Wien. Die österreichische Gesundheitsministerin Beate Hartinger-Klein hat Rauchverbote in der Gastronomie als „grauslich” bezeichnet. Damit werde „den Gastwirten die Gastfreundlichkeit verboten”, sagte die Politikerin von der rechtspopulistischen FPÖ am Mittwoch (28. Februar) während einer Debatte im Nationalrat [1]. Vertreter aller Oppositionsparteien zeigten sich entsetzt.
Die seit Dezember regierende Koalition von konservativer ÖVP und FPÖ will ein geplantes Rauchverbot in Lokalen noch vor dessen Inkrafttreten im Mai kippen. Es war Anfang 2015 von der Vorgängerregierung aus sozialdemokratischer SPÖ und ÖVP beschlossen worden.

------------------------------------------------------------------------

→ Aufgabe A:
Beantworte kurz zum Text über das Rauchverbot in Österreich:
(i) Mit welchem Wort hat Hartinger-Klein Rauchverbote in der Gastronomie bezeichnet?
(ii) In welchem Monat soll das geplante Rauchverbot in Lokalen in Kraft treten?
(iii) Welche Parteien haben das Rauchverbot Anfang 2015 beschlossen?
→ Aufgabe B:
Schreib den Text über das Rauchverbot in Österreich nach seinem letzten Satz weiter.
Das Material wird hier nicht gebraucht.

------------------------------------------------------------------------

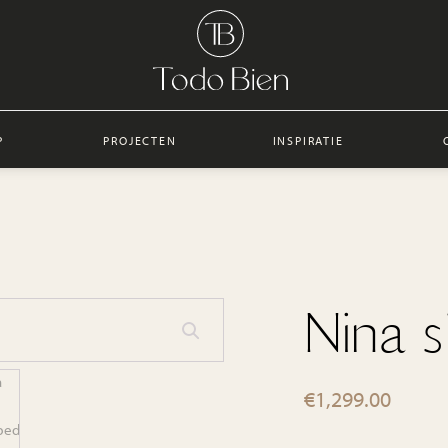
P
PROJECTEN
INSPIRATIE
Nina 
€
1,299.00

------------------------------------------------------------------------

→ Ergebnis A:
(i) „grauslich”
(ii) im Mai
(iii) SPÖ und ÖVP

→ Ergebnis B:
Nach dieser Regelung im „Tabak- und Nichtraucherinnen- bzw. Nichtraucherschutzgesetz” (TNRSG) wäre in der Alpenrepublik ab Mai Rauchen unter anderem in der Gastronomie komplett verboten [2]. Bislang gibt es zahlreiche Ausnahmen. In vielen Lokalen wird nach wie vor gequalmt.
Die Rückabwicklung des geplanten Rauchverbots ist eine Forderung der FPÖ und Teil des Koalitionspakts. Die Rechtspopulisten gelten als raucherfreundlich. Parteiobmann und Vizekanzler Heinz-Christian Strache ist selbst Raucher.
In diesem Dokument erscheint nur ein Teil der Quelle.